Jewish and Muslim leaders in Germany condemn a court's decision to outlaw the circumcision of boys.
By Elad Benari
First Publish: 6/28/2012, 6:42 AM

Preparing for circumcision
Preparing for circumcision
Israel news photo: Flash 90

Jewish and Muslim leaders in Germany were united on Wednesday in their condemnation of a German court's decision to, in effect, outlaw the circumcision of boys.

The British Guardian reported that representatives of the two religious communities called the ruling insensitive and discriminatory, saying it was an attack on centuries of religious tradition.

On Tuesday, a court in Cologne ruled that non-medical circumcision, practiced by most Jews and Muslims, causes bodily harm and therefore is a crime.

The practice is a "serious and irreversible interference in the integrity of the human body,” the Cologne district court decided. 

The ruling involved the case of a Muslim doctor who performed a circumcision on a four-year-old boy, who later suffered bleeding and was taken to a hospital emergency room. The decision is likely to be appealed to the Federal Constitutional Court.
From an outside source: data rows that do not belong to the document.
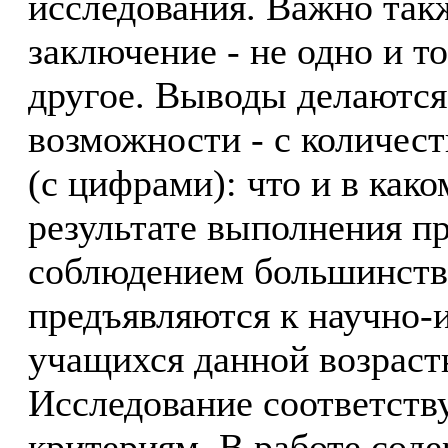
исследования. Важно так
заключение - не одно и т
другое. Выводы делаются по
возможности - с количес
(с цифрами): что и в как
результате выполнения пр
соблюдением большинства
предъявляются к научно-
учащихся данной возраст
Исследование соответст
критериям. В работе сод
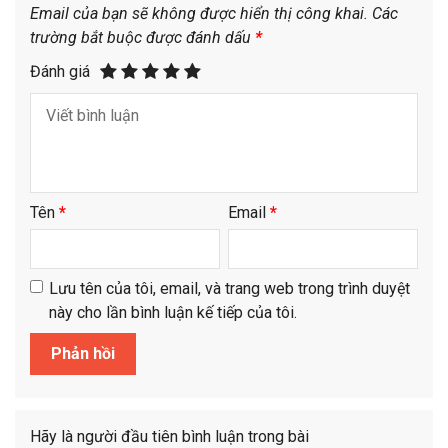
Email của bạn sẽ không được hiển thị công khai.
Các
trường bắt buộc được đánh dấu
*
Đánh giá
Tên
*
Email
*
Lưu tên của tôi, email, và trang web trong trình duyệt
này cho lần bình luận kế tiếp của tôi.
Hãy là người đầu tiên bình luận trong bài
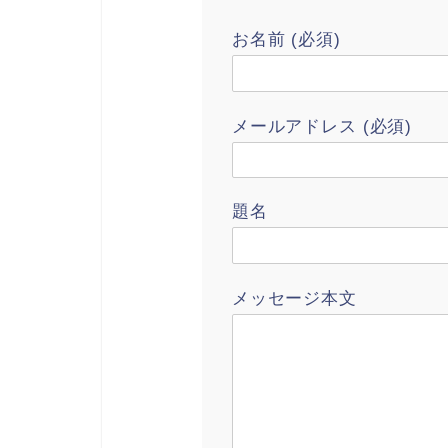
お名前 (必須)
メールアドレス (必須)
題名
メッセージ本文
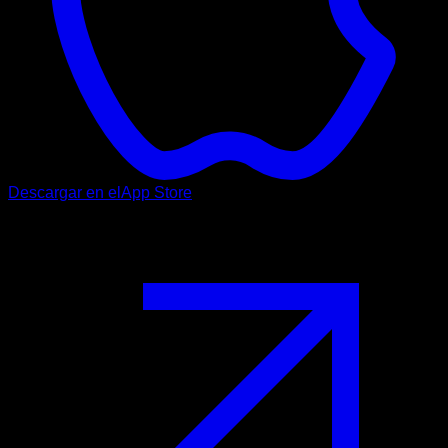
Descargar en el
App Store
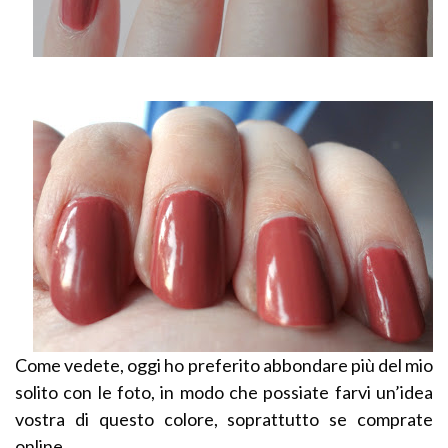
Come vedete, oggi ho preferito abbondare più del mio
solito con le foto, in modo che possiate farvi un’idea
vostra di questo colore, soprattutto se comprate
online.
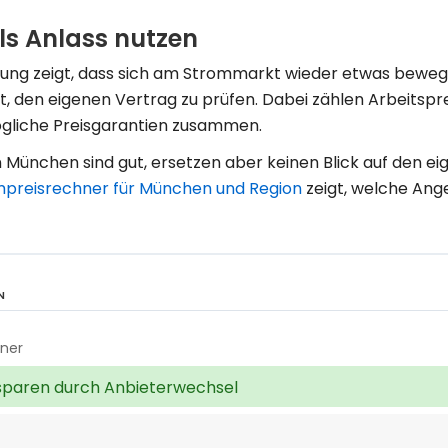
ls Anlass nutzen
ung zeigt, dass sich am Strommarkt wieder etwas bewegt
t, den eigenen Vertrag zu prüfen. Dabei zählen Arbeitspre
ögliche Preisgarantien zusammen.
 München sind gut, ersetzen aber keinen Blick auf den e
mpreisrechner für München und Region
zeigt, welche Ang
N
hner
paren durch Anbieterwechsel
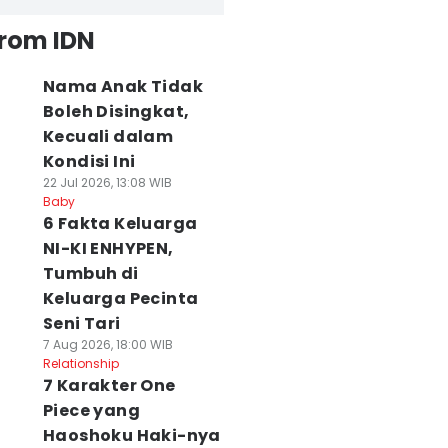
from IDN
Nama Anak Tidak
Boleh Disingkat,
Kecuali dalam
Kondisi Ini
22 Jul 2026, 13:08 WIB
Baby
6 Fakta Keluarga
NI-KI ENHYPEN,
Tumbuh di
Keluarga Pecinta
Seni Tari
7 Aug 2026, 18:00 WIB
Relationship
7 Karakter One
Piece yang
Haoshoku Haki-nya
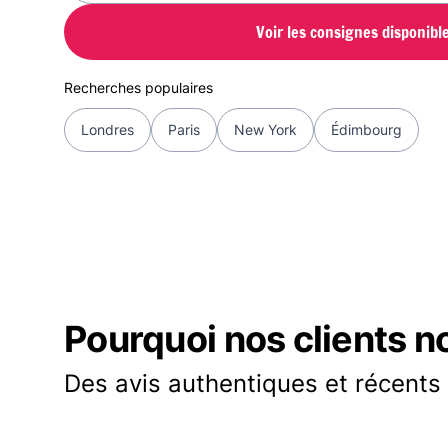
Voir les consignes disponibl
Recherches populaires
Londres
Paris
New York
Édimbourg
Pourquoi nos clients n
Des avis authentiques et récents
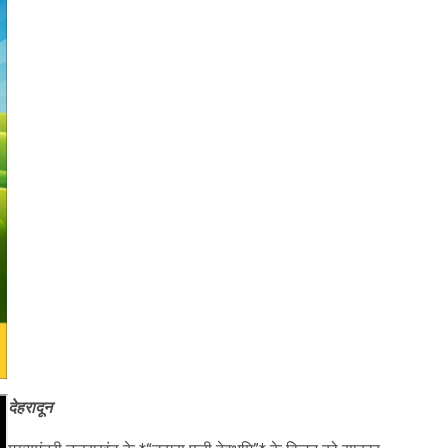
देहरादून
Religious leaders said on Wednesday that the court had stepped into a minefield with its decision, which undermined their religious authority and contravened Germany's constitution.
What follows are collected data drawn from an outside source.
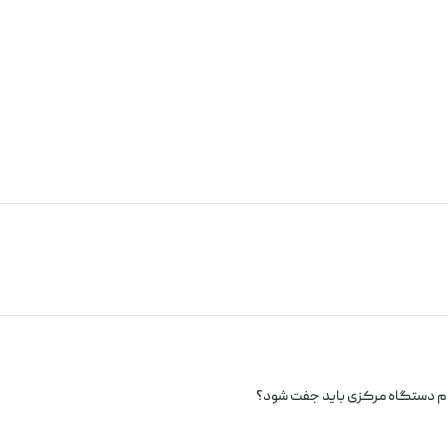
دام دستگاه مرکزی باید جفت شود؟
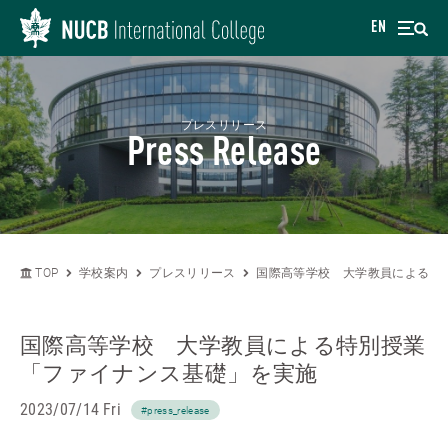
EN
プレスリリース
Press Release
TOP
学校案内
プレスリリース
国際高等学校 大学教員による特
国際高等学校 大学教員による特別授業
「ファイナンス基礎」を実施
2023/07/14 Fri
#press_release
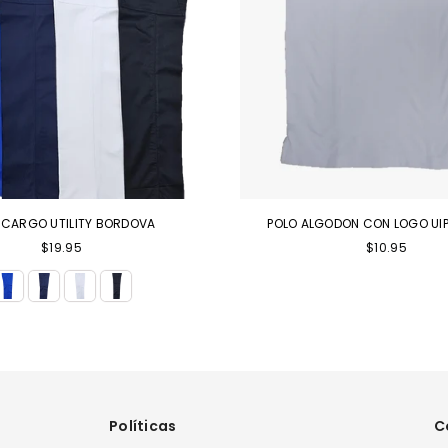
 CARGO UTILITY BORDOVA
POLO ALGODON CON LOGO UI
Precio
$19.95
$10.95
habitual
Políticas
C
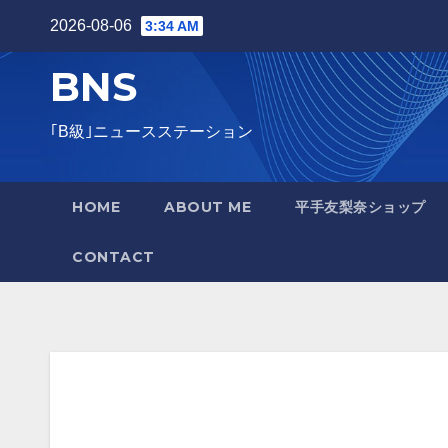
2026-08-06
3:34 AM
BNS
｢B級｣ニュースステーション
HOME
ABOUT ME
平手友梨奈ショップ
CONTACT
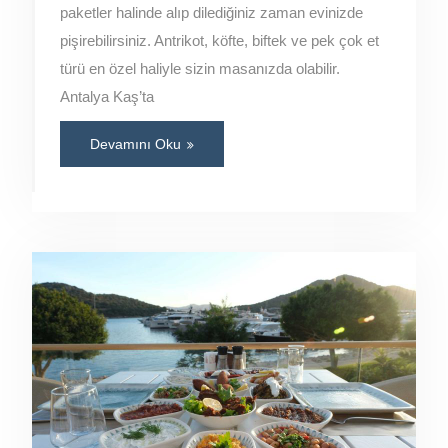
paketler halinde alıp dilediğiniz zaman evinizde
pişirebilirsiniz. Antrikot, köfte, biftek ve pek çok et
türü en özel haliyle sizin masanızda olabilir.
Antalya Kaş’ta
Devamını Oku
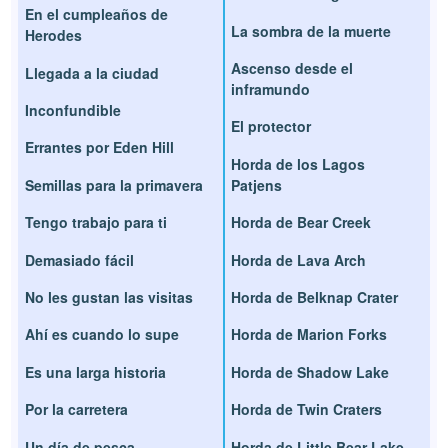
En el cumpleaños de
La sombra de la muerte
Herodes
Ascenso desde el
Llegada a la ciudad
inframundo
Inconfundible
El protector
Errantes por Eden Hill
Horda de los Lagos
Semillas para la primavera
Patjens
Tengo trabajo para ti
Horda de Bear Creek
Demasiado fácil
Horda de Lava Arch
No les gustan las visitas
Horda de Belknap Crater
Ahí es cuando lo supe
Horda de Marion Forks
Es una larga historia
Horda de Shadow Lake
Por la carretera
Horda de Twin Craters
Un día de pesca
Horda de Little Bear Lake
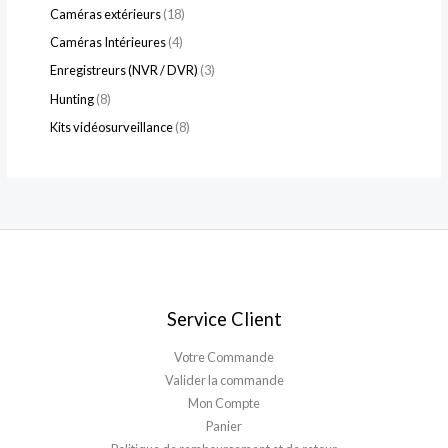
Caméras extérieurs
18
Caméras Intérieures
4
Enregistreurs (NVR / DVR)
3
Hunting
8
Kits vidéosurveillance
8
Service Client
Votre Commande
Valider la commande
Mon Compte
Panier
Dieter Graumann, president of Germany's Central Council of Jews, called the ruling “an egregious and insensitive measure” and said it amounted to “an unprecedented and dramatic intervention in religious communities' right of determination.”

Ali Demir, chairman of the Religious Community of Islam in Germany, was quoted by The Guardian as having said, “I find the ruling adversarial to the cause of integration and discriminatory against all the parties concerned.”

He predicted that a ban in Germany would lead to a rise in “circumcision tourism in neighboring countries in Europe.”

The court weighed up three articles from the basic law: the rights of parents, the freedom of religious practice and the right of the child to physical integrity, before coming to the conclusion that circumcision was not in the interests of the child.

It rejected the defense that circumcision is considered hygienic in many cultures, one of the main reasons it is carried out in the U.S., Britain and in Germany.

Meanwhile in Norway on Tuesday, Center Party official justice policy spokeswoman Jenny Klinge said she wants circumcision to be declared illegal, a move that would jeopardize the future of the 700-member Jewish community.

She told the Dagbladet newspaper that circumcision of girls already is prohibited and that the law should be extended to males.

Circumcision is perhaps the most widely-observed religious practice among Jews. Jewish history is marked with those who have risked their lives – and many who have lost them – for upholding the mitzvah that was first performed by the forefather Abraham.

The Guardian reported that the decision was being hotly debated on Wednesday. It quoted one respondent to an online survey of the readers of the Berlin daily Taz, who wrote, “As a circumcised Jew, I can only add the following: did the state prosecutors in Cologne … have nothing better to do than … interfere in our thousands of years of Jewish religious law? No way, and that's why we need to act decisively against this horrendous decision by the Cologne regional court.”